From the Tapestry Museum to historic Meeting houses

Letters - 21 November 2025

From the Tapestry Museum to historic Meeting houses

by The Friend 21st November 2025

Tapestry Museum

Your recent reports about the proposal to close the award-winning Quaker Tapestry Museum in Kendal (7 November) are deeply concerning. It may be helpful for Friends to know that Quaker Tapestry Limited (QTL), which manages the museum, is separate from Quaker Tapestry Collections Trust (QTCT), which owns the artefacts. This trust was established to ensure that, in the event of the closure of the museum, the collection could not be broken up and sold to defray costs.

Both trusts, along with Kendal & Sedbergh Area Meeting, face a dilemma. If the museum closes, it will be necessary to fund the collection’s storage. If the museum stays open, it may have to operate at a deficit. All museums of a comparable size require funding beyond what can be raised from paying visitors and merchandise sales. 

I hope that Friends and Meetings can reflect generously on the prospect of losing this unique treasure, with its hugely significant function for outreach. Can we share the challenge of bridging the funding gap?

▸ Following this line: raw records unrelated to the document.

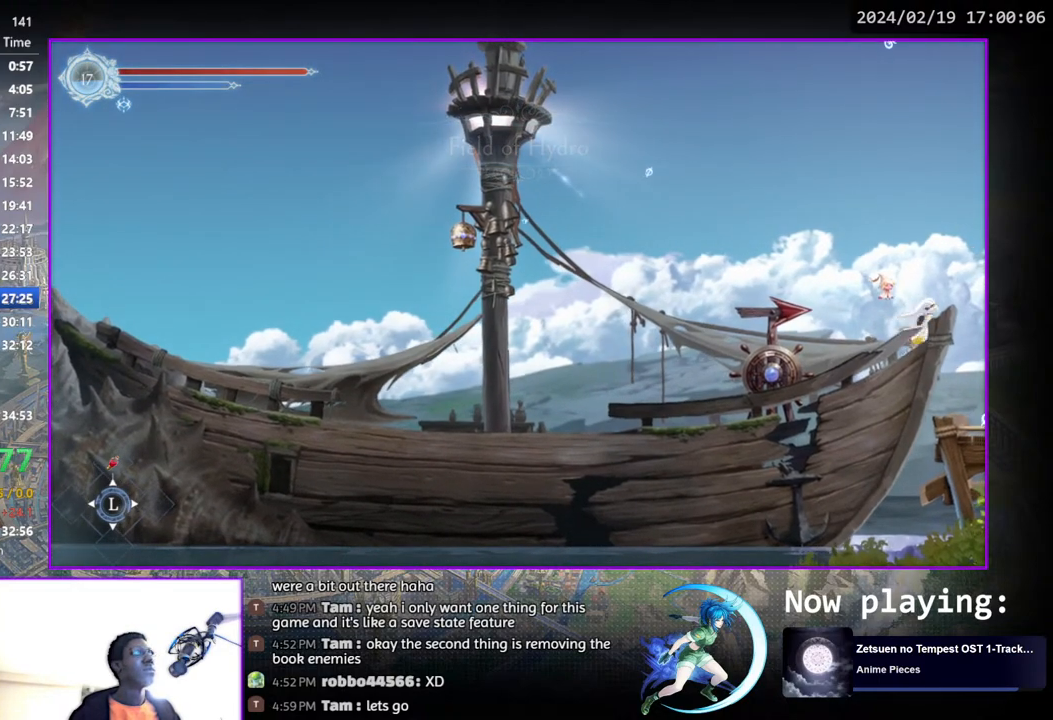
{"buttons": ["DPAD_RIGHT"], "left_stick": "center", "right_stick": "center", "events": []}
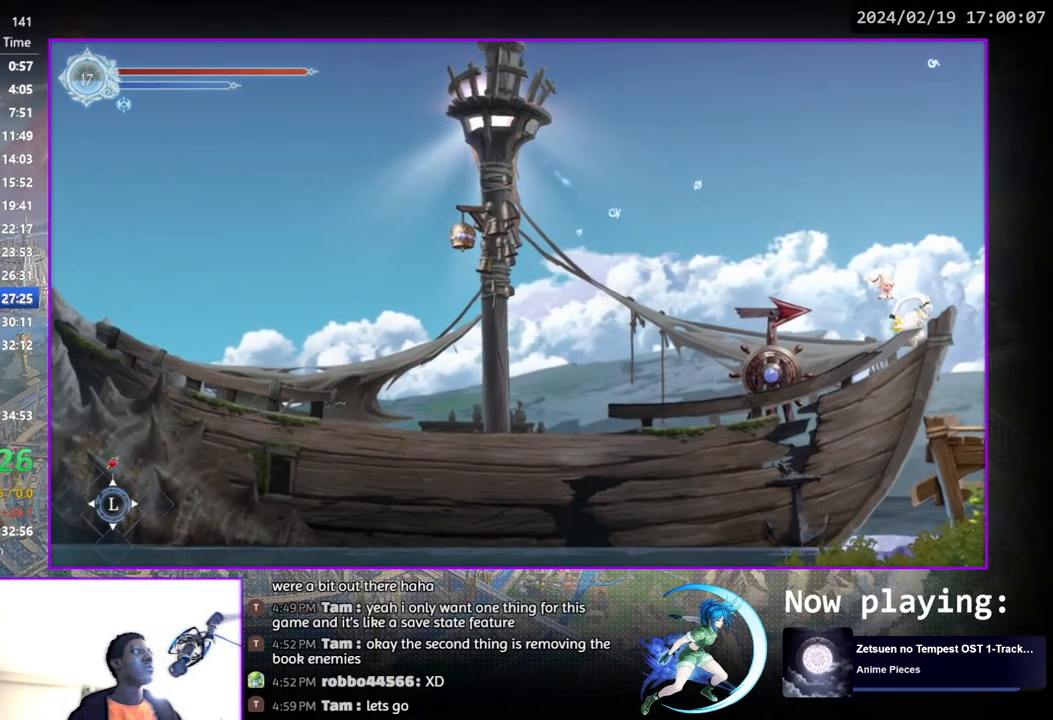
{"buttons": ["DPAD_RIGHT"], "left_stick": "center", "right_stick": "center", "events": []}
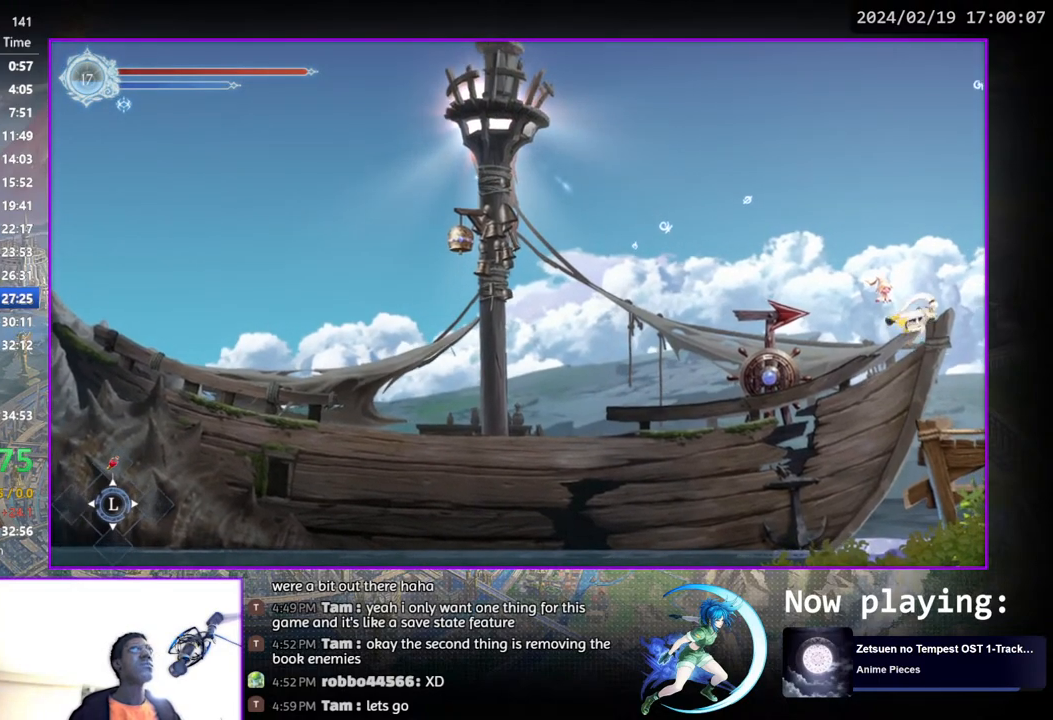
{"buttons": ["DPAD_RIGHT"], "left_stick": "center", "right_stick": "center", "events": []}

Arthur Pritchard, QTCT trustee


Fleecing schoolchildren

I really liked Chris Rose’s Thought for the Week (14 November), about the little girl who was taught to knit by a German man (I am the child of German refugees made so welcome in 1939 that my father was not even interned). But the hands in the picture are doing crochet, not knitting!

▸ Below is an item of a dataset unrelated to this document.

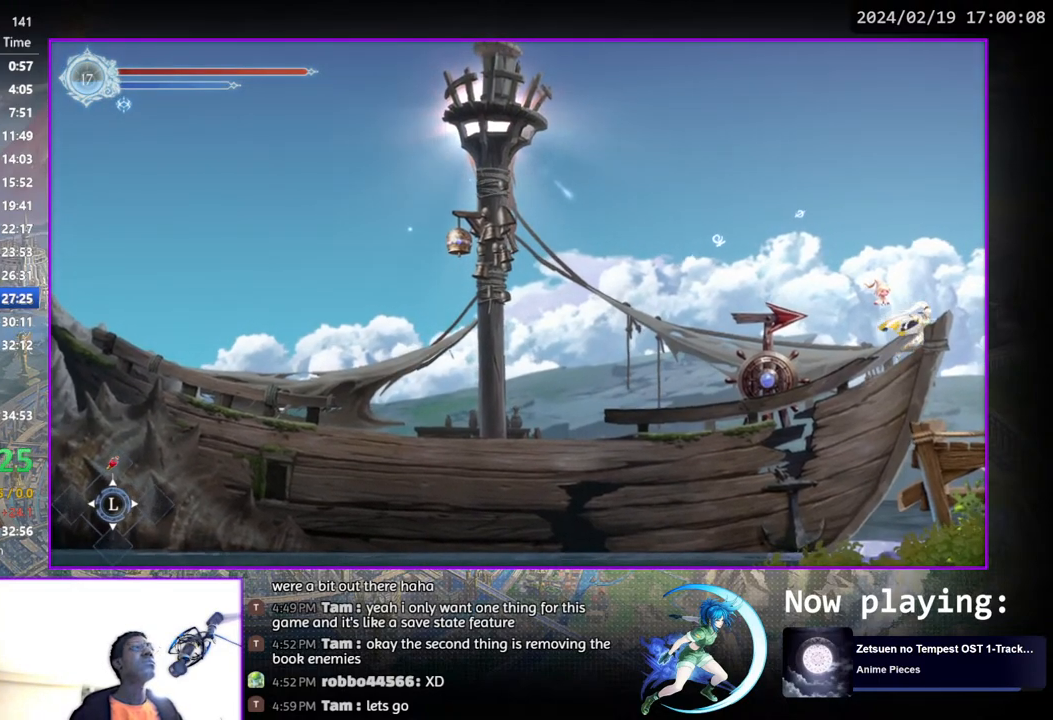
{"buttons": ["DPAD_RIGHT"], "left_stick": "center", "right_stick": "center", "events": []}
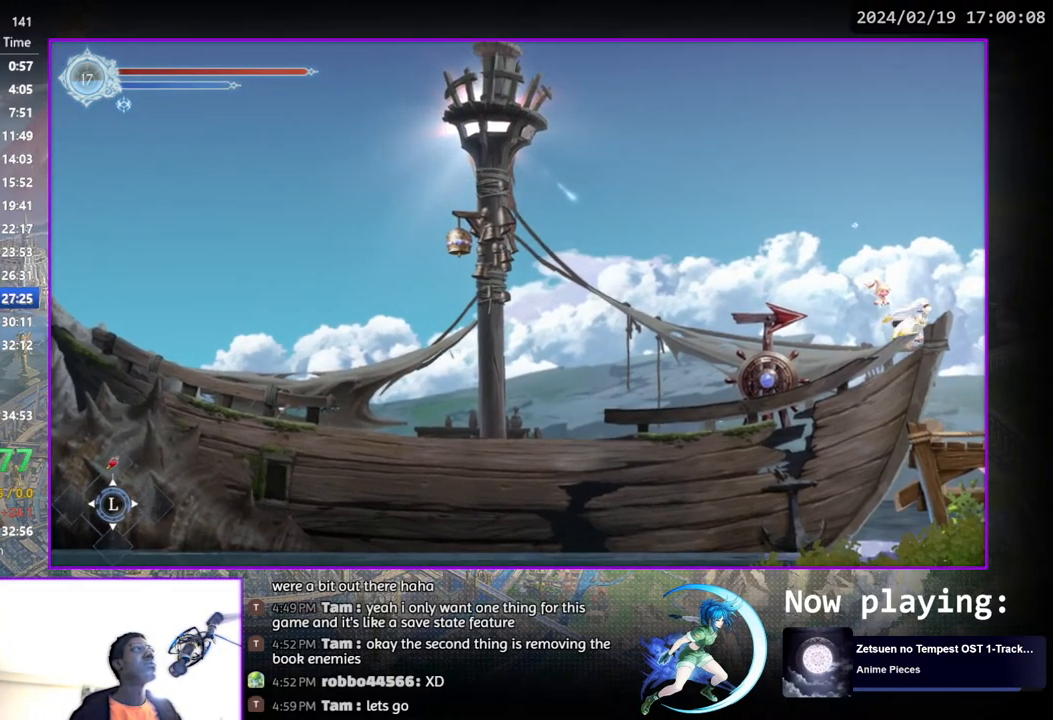
{"buttons": ["DPAD_RIGHT"], "left_stick": "center", "right_stick": "center", "events": []}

My second point is less trivial: I was horrified by a detail on the picture accompanying Jane Harries’ piece on the peer mediation conference. It shows a group of children training to be peer mediators. On the fleece of one of them, you can clearly read the words ‘Year 9’.  That means that such fleeces need to be replaced every academic year, whether they are outgrown or outworn or not. The parents of the children of that school – and any other schools with similar uniforms –should be screaming, for financial, environmental and educational reasons.